Work to be completed = Which lines in the data below contain the string "Gesundheit"? Show each one.

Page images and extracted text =
━━━━━━━━━━━━━━━━━━━━

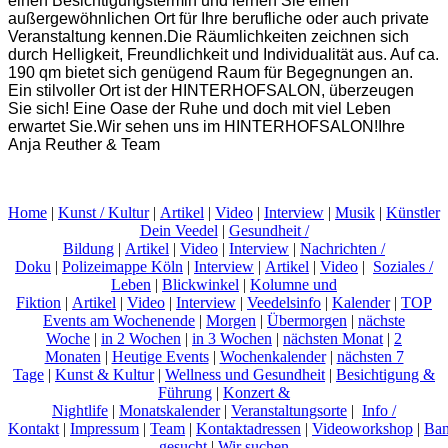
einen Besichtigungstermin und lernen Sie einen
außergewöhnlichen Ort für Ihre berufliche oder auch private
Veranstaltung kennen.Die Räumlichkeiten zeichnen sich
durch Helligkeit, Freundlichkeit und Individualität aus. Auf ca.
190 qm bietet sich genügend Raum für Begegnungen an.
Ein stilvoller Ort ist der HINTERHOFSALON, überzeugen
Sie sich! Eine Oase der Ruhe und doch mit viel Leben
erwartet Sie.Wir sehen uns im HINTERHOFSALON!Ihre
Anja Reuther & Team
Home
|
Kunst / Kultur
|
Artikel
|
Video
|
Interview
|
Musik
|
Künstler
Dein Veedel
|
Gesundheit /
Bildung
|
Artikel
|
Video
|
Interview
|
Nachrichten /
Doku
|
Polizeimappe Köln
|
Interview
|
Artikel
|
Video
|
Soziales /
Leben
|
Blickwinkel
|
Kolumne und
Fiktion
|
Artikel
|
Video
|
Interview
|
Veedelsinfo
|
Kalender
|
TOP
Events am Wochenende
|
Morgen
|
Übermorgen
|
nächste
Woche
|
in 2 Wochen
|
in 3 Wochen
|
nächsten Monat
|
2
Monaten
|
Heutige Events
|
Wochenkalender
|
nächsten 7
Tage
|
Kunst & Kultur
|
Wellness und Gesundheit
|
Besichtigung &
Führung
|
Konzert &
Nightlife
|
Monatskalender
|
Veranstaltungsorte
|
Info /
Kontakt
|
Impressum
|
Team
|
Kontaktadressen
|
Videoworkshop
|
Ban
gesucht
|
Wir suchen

━━━━━━━━━━━━━━━━━━━━

Task response =
Gesundheit /
Wellness und Gesundheit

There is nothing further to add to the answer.